PLIGHT OF THE ELDERLY IN A THROW AWAY WORLD
by Cindy Hasz
American Reporter Correspondent
San Diego, Calif.
SAN DIEGO -- I just sat through several hours of committee meetings where I was presenting our new model of community elder care to the county planning group for funding. There were proposals for skate parks and for trees and for new alleys. There were checks handed out: tens of thousands of dollars for basketball courts, new roads, and libraries and more.
Then I presented the need for county funding to help our elders. they didn't seem to understand the need.
What is it about taking care of our elders that is so incomprehensible? Why is it that we can spend millions of dollars on new stadiums yet cannot come up with simple transportation to get our elderly to their doctors or develop community based programs that help them age in place, at home where they have all their memories and connections to the lives they've lived?
I sat there amazed at the thousands of taxpayer dollars that are blown around at every pet project in town, but the simple need for nurses to be funded so they can help the most vulnerable population in the community, the frail elderly, is not seen as practical?
Elders need help connecting with resources. They are hard of hearing, hard of seeing and increasingly isolated, as the world becomes darker and more silent. They need help with medical issues they cannot resolve.
They are often in pain which is misunderstood or dismissed.
They are depressed and stressed by the overwhelming challenges of aging alone.

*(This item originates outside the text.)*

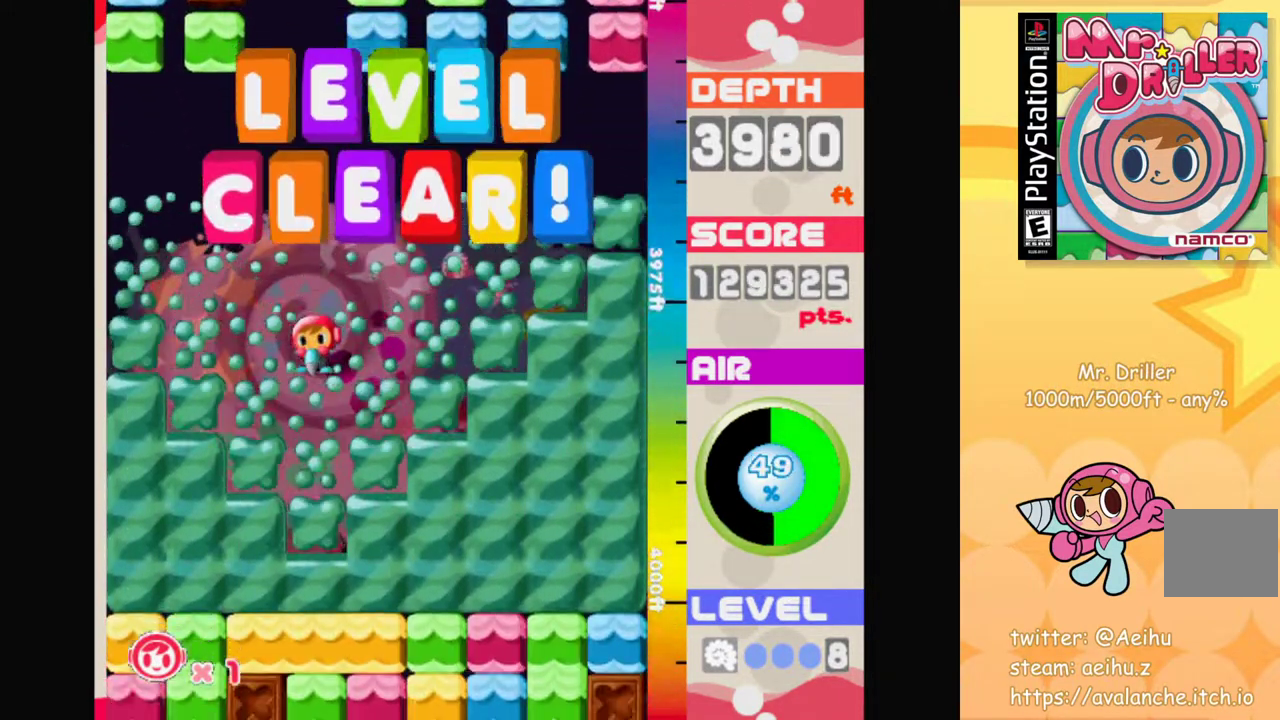
{"buttons": [], "left_stick": "down", "events": [[317, "left_stick", "down"], [400, "CROSS", "down"], [483, "CROSS", "up"]]}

They need help talking to their doctors. They need help with their insurance plans.
They need help with family problems. They need help bathing and cooking and taking care of themselves. They need to find ways to pay for their medicine.
They need help finding trustworthy people to come into their homes.
They need defense from the predators in every community who live to invade their lives and bank accounts.
Insurances don't take care of these things and public funding is shrinking by the minute. Families are often gone or so far removed they cannot help. Who is going to take care of the "greatest generation" when they need us the most? Who will take care of us when we are in their position? For many of us it won't be that long.
This town is not different from anytown U.S.A. We love our pigskin and golf clubs, our fast cars, our social clubs, our fine dinning and entertainment, our plethora of leisure activities. We love our strength and freedom and independence. And all that is fine as long as we take care of first things first.
But when elders in our hometowns are eating dog food, as one county worker told me this week, because they cannot both pay for medicine and eat well, too, there is something very wrong.
What will happen to us when we are no longer strong and independent? Will we not reap what we have sown in this hedonistic, throwaway society? Can we expect different of our children when it is time for them to care for us if we teach them by our example to ignore our elders today?